The dopamine hypothesis has been much criticized. For instance, although therapeutic doses of most antipsychotics occupy 60% to 80% of the D₂ receptors in patients, clozapine and quetiapine have been apparent exceptions, exhibiting clinical efficacy with only 10% to 45% occupation of D₂ receptors (see references in ref. 7). It therefore has been suggested that the dopamine hypothesis of schizophrenia be extended into a serotonin-dopamine hypothesis. However, recent work on imaging both D₂ and serotonin-2 receptors in patients taking antipsychotics fails to find evidence for a contribution from the occupation of serotonin receptors (20). For example, the threshold for clinical antipsychotic action remains at 65% occupation of D₂ receptors in first-episode patients, whether one uses haloperidol, which has no serotonin-receptor blocking action, or risperidone or olanzapine, which block all serotonin-2 receptors but at doses far below those needed for clinical efficacy. Similarly, the threshold for extrapyramidal signs, which is ≈80% D₂ occupancy, remains unaltered despite the presence of 100% block of serotonin-2 receptors for risperidone or olanzapine. It should also be noted that therapeutic doses of clozapine and quetiapine transiently occupy high levels of D₂ receptors in patients, but the effect lasts for only the first few hours (6). Thus, the D₂-occupying properties of clozapine and quetiapine are remarkable only for their short duration of action; they otherwise support the dopamine hypothesis of schizophrenia, as originally outlined by Van Rossum (1).

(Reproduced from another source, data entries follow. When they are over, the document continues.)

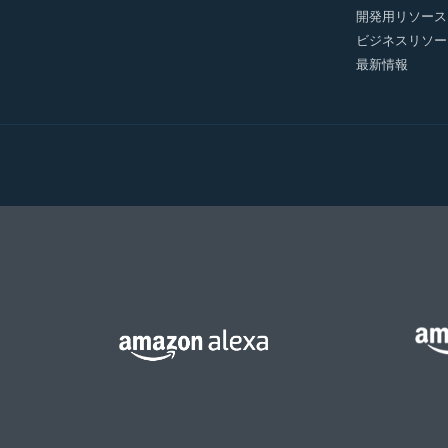
開発用リソース
ビジネスリソー
最新情報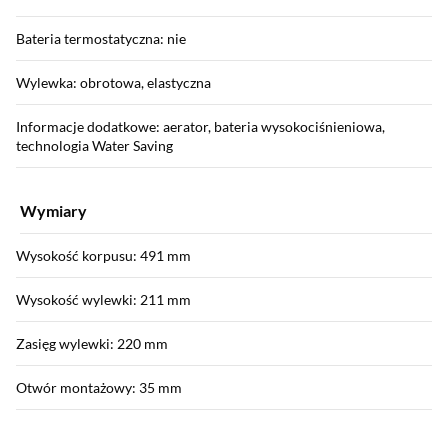
Bateria termostatyczna: nie
Wylewka: obrotowa, elastyczna
Informacje dodatkowe: aerator, bateria wysokociśnieniowa,
technologia Water Saving
Wymiary
Wysokość korpusu: 491 mm
Wysokość wylewki: 211 mm
Zasięg wylewki: 220 mm
Otwór montażowy: 35 mm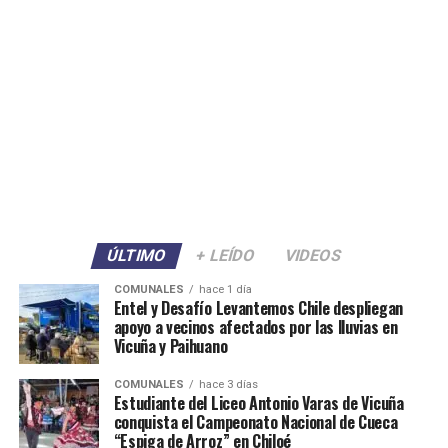
ÚLTIMO
+ LEÍDO
VIDEOS
COMUNALES
hace 1 día
Entel y Desafío Levantemos Chile despliegan
apoyo a vecinos afectados por las lluvias en
Vicuña y Paihuano
COMUNALES
hace 3 días
Estudiante del Liceo Antonio Varas de Vicuña
conquista el Campeonato Nacional de Cueca
“Espiga de Arroz” en Chiloé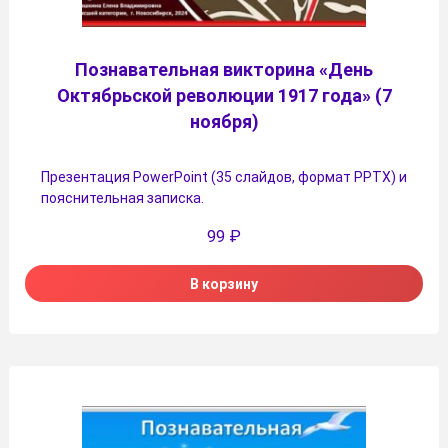
Познавательная викторина «День
Октябрьской революции 1917 года» (7
ноября)
Презентация PowerPoint (35 слайдов, формат PPTX) и
пояснительная записка.
99
₽
В корзину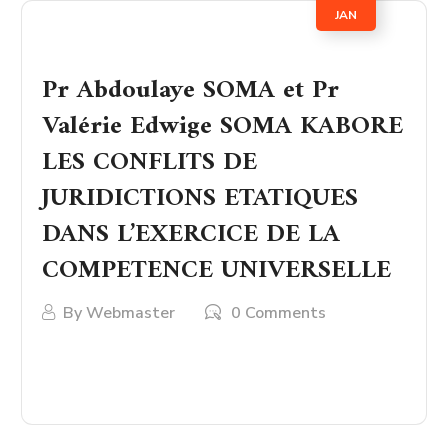
JAN
Pr Abdoulaye SOMA et Pr
Valérie Edwige SOMA KABORE
LES CONFLITS DE
JURIDICTIONS ETATIQUES
DANS L’EXERCICE DE LA
COMPETENCE UNIVERSELLE
By
Webmaster
0 Comments
LIRE PLUS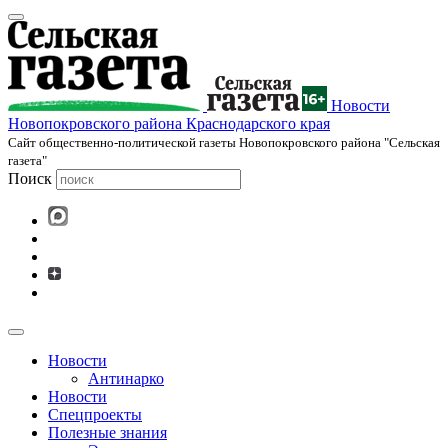
Новости
Новопокровского района Краснодарского края
Cайт общественно-политической газеты Новопокровского района "Сельская
газета"
Поиск
Новости
Антинарко
Новости
Спецпроекты
Полезные знания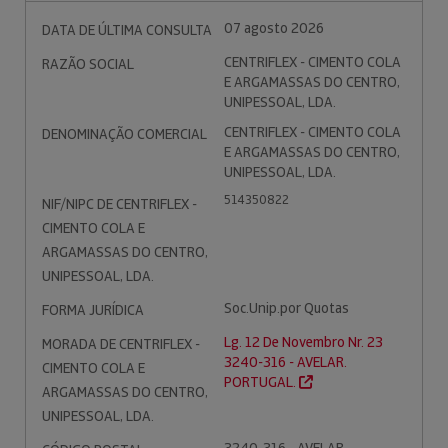
07 agosto 2026
DATA DE ÚLTIMA CONSULTA
CENTRIFLEX - CIMENTO COLA
RAZÃO SOCIAL
E ARGAMASSAS DO CENTRO,
UNIPESSOAL, LDA.
CENTRIFLEX - CIMENTO COLA
DENOMINAÇÃO COMERCIAL
E ARGAMASSAS DO CENTRO,
UNIPESSOAL, LDA.
514350822
NIF/NIPC DE CENTRIFLEX -
CIMENTO COLA E
ARGAMASSAS DO CENTRO,
UNIPESSOAL, LDA.
Soc.Unip.por Quotas
FORMA JURÍDICA
Lg. 12 De Novembro Nr. 23
MORADA DE CENTRIFLEX -
3240-316 - AVELAR.
CIMENTO COLA E
PORTUGAL.
ARGAMASSAS DO CENTRO,
UNIPESSOAL, LDA.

There is more to schizophrenia than psychosis. The psychological abnormalities and cognitive difficulties in schizophrenia precede and outlive the psychosis. The hypothesis of dopamine dysregulation is the best explanation for the psychotic episode in schizophrenia; the pathophysiology of other psychological and cognitive abnormalities in schizophrenia remains unclear. A combination of susceptibility genes (21) and other factors contributes to schizophrenia, and the net result dysregulates the dopamine neurotransmission system, leading to high release of dopamine, more D₂ receptors, and an apparent predominance of monomer forms of D₂. This dopamine dysregulation leads to the psychotic episode. Further research needs to uncover underlying mechanisms that predispose the brain to the dysregulation of the dopamine system (22). Until then, the dopamine hypothesis remains the main path to the origin and treatment of clinical signs and symptoms of psychosis in schizophrenia.